Palmer's is an exercise in restaurant minimalism, an illustration of what happens when you put a chef of Cohen's caliber in charge of a take-out operation and give him first pick of incredibly high-quality ingredients. There is no table service, no wine list, the plates are paper, and the silverware is plastic (although, to be fair, Cohen did spring for heavy-duty Chinette plates and high-end plasticware). As with any other take-out you order at the counter, take a number, and fight the crowds for a table.

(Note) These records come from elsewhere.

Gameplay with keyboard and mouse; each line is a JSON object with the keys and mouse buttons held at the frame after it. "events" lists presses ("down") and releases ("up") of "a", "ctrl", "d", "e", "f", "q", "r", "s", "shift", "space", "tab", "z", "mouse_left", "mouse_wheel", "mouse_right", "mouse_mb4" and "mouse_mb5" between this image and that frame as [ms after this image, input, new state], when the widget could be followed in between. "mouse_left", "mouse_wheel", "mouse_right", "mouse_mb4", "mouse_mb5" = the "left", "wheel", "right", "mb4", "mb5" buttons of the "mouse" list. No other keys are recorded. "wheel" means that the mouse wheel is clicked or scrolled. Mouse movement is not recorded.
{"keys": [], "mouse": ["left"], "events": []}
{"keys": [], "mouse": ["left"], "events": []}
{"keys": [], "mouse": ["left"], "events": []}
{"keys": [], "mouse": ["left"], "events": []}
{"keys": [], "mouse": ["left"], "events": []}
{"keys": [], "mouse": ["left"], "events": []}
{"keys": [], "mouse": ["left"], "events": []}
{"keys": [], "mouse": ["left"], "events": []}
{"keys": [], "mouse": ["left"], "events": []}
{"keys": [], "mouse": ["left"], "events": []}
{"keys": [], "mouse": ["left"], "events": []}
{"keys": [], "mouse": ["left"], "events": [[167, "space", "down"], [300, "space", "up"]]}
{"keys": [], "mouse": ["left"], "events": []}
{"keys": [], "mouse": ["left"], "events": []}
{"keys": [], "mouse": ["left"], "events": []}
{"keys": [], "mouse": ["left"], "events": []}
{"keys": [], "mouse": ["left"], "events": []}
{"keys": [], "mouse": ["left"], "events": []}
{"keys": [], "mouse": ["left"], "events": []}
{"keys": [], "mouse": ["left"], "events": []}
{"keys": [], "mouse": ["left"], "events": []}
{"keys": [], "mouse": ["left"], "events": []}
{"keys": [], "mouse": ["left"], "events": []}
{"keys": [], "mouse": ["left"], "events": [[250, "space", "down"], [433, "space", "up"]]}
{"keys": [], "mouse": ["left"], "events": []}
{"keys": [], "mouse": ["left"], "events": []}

I was skeptical about both the concept and the execution of the place, but that cynicism evaporated when one of the kitchen runners delivered a plate of miniature crab cakes ($8.99) to our table on our first visit. Covered in panko and pan-fried, the cakes were - as they should be - slightly uneven in shape, but with an appealing surface crunch that gave way to an interior full of sweet crabmeat, just the right dose of spice (possibly Old Bay seasoning, but perhaps just a bit of cayenne), and the bare minimum of filler to hold the whole thing together. I've had better crab cakes, but not in Rochester, and certainly not at this price. Served with a plastic ramekin of garlic aioli atop a bed of mixed greens so fresh they might have been picked minutes before hitting the table, this would make a satisfying dinner for one. Split it three ways as an appetizer and no one will complain that they didn't get their fair share.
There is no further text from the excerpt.